The other critical masses are more scattered, but a person familiar with U.S. geography can pick out Chicago (especially), Houston, Dallas/Fort Worth, Atlanta, and some smaller cities. In short, if one’s goal were to visit every county where one could gather at least 100 high achievers, one could concentrate entirely on a limited number of cities on the east and west coasts and a few cities in between.

Some part of the above statement is due to the fact that high-income, highly educated parents are somewhat concentrated in the aforementioned areas and such parents, we have seen, are more likely to have high-achieving children.

However, some part of the above statement is due purely to population density. That is, even if children in all counties of the U.S. were equally likely to be high-achieving, there would still be critical masses of them in densely populated counties and vice versa. The choropleth map in Figure 7 illustrates the role of population density by showing the number of high-achieving students per 17 year old in each county. The darker a county is, the higher is its decile on this relative measure. The map makes it clear that this relative measure is far less concentrated than the absolute measure that favors dense counties. In fact, there is a belt of counties that tend to produce high achievers that runs from Minnesota and the Dakotas south through Missouri and Kansas. There are also a good number of Appalachian, Indiana, and non-coastal California but still Western counties that tend to produce high achievers. In short, if one’s goal were to meet a representative sample of high achievers, one’s trip could not be concentrated on a limited number of counties on the Coasts and a few cities in-between. …

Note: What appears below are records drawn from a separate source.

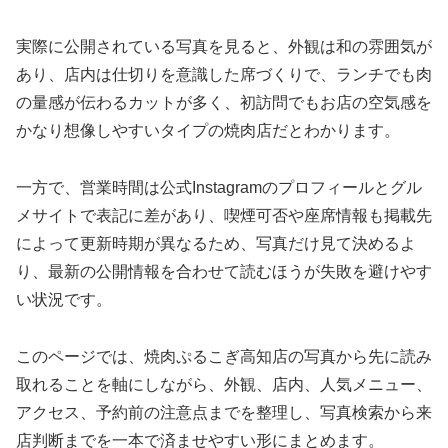
実際に公開されている写真を見ると、外観は和の雰囲気が
あり、店内は仕切りを意識した席づくりで、ランチでも肉
の量感が伝わるカットが多く、初訪問でもお店の空気感を
かなり想像しやすいタイプの焼肉店だとわかります。
一方で、営業時間は公式Instagramのプロフィールとグル
メサイトで表記に差があり、喫煙可否や座席情報も掲載先
によって更新時期が異なるため、写真だけ見て決めるよ
り、最新の公開情報を合わせて読むほうが失敗を避けやす
い状況です。
このページでは、焼肉ぷるこぎ高知店の写真から先に読み
取れることを軸にしながら、外観、店内、人気メニュー、
アクセス、予約前の注意点までを整理し、写真検索から来
店判断までを一本で済ませやすい形にまとめます。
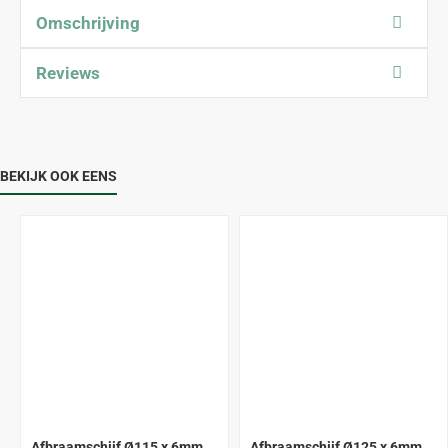
Omschrijving
Reviews
BEKIJK OOK EENS
Afbraamschijf Ø115 x 6mm
Afbraamschijf Ø125 x 6mm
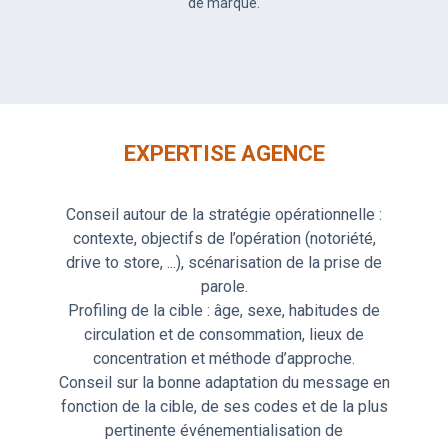
de marque.
EXPERTISE AGENCE
Conseil autour de la stratégie opérationnelle :
contexte, objectifs de l’opération (notoriété,
drive to store, ...), scénarisation de la prise de
parole.
Profiling de la cible : âge, sexe, habitudes de
circulation et de consommation, lieux de
concentration et méthode d’approche.
Conseil sur la bonne adaptation du message en
fonction de la cible, de ses codes et de la plus
pertinente événementialisation de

However, achievement-typical students' block groups are less white, and more black, Hispanic, and Asian that those of income-typical students. Achievement- typical students also have more baccalaureate degree holders in their block groups — both in absolute number (207 versus 144) and as a share of adults (22.0 percent versus 16.8 percent). This last fact suggests that income-typical students may be less likely to get advice about college from a neighbor with a degree.

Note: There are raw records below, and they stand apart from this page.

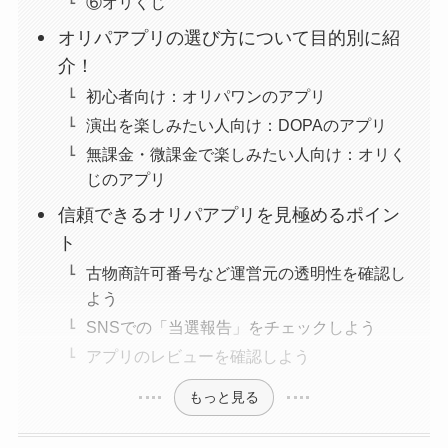
⑥オリくじ
オリパアプリの選び方について目的別に紹
介！
初心者向け：オリパワンのアプリ
演出を楽しみたい人向け：DOPAのアプリ
無課金・微課金で楽しみたい人向け：オリく
じのアプリ
信頼できるオリパアプリを見極めるポイン
ト
古物商許可番号など運営元の透明性を確認し
よう
SNSでの「当選報告」をチェックしよう
アプリのレビューを確認しよう
もっと見る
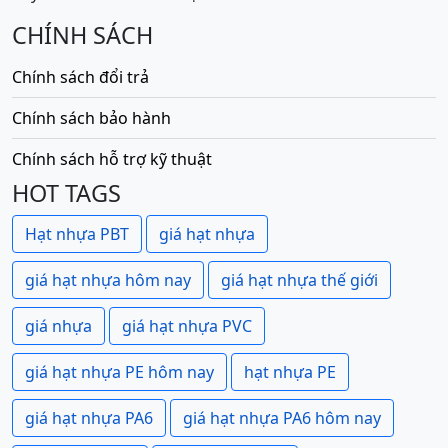
CHÍNH SÁCH
Chính sách đổi trả
Chính sách bảo hành
Chính sách hỗ trợ kỹ thuật
HOT TAGS
Hạt nhựa PBT
giá hạt nhựa
giá hạt nhựa hôm nay
giá hạt nhựa thế giới
giá nhựa
giá hạt nhựa PVC
giá hạt nhựa PE hôm nay
hạt nhựa PE
giá hạt nhựa PA6
giá hạt nhựa PA6 hôm nay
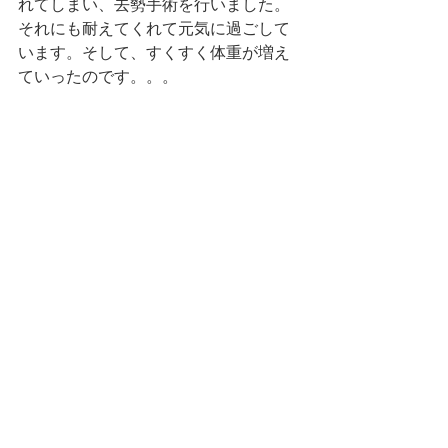
れてしまい、去勢手術を行いました。
それにも耐えてくれて元気に過ごして
います。そして、すくすく体重が増え
ていったのです。。。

Table 9 compares the geography of income-typical and achievement-typical students, and the contrast is striking. 65 percent of achievement-typical students live in the main city of an urban area, whereas only 30 percent of income-typical students do. Even within the main city residents, achievement-typical students are much more likely to live in a large urban area (one with population greater than 250,000). Indeed, 70 percent of the achievement-typical students come from just fifteen urban areas: San Francisco, Oakland, Los Angeles, San Diego, Dallas, Houston, Chicago, Cleveland, Pittsburgh, Portland, Boston, Providence, New York, Philadelphia, and Baltimore. Only 21 percent of achievement-typical students live in a non-urban area (not necessarily rural, but a town rather than an urban area suburb). 47 percent of income-typical students live in a non-urban area. Put another way, income-typical students tend to be the high-achievers who live in counties that had a large number of high-achievers per 17-year-old (Figure 7) but not a large number of achievers in absolute terms (Figure 6).

… The radius needed to gather 50 high-achievers is 37.3 miles for the average income-typical student, where as it is merely 12.2 miles for the average achievement-typical student.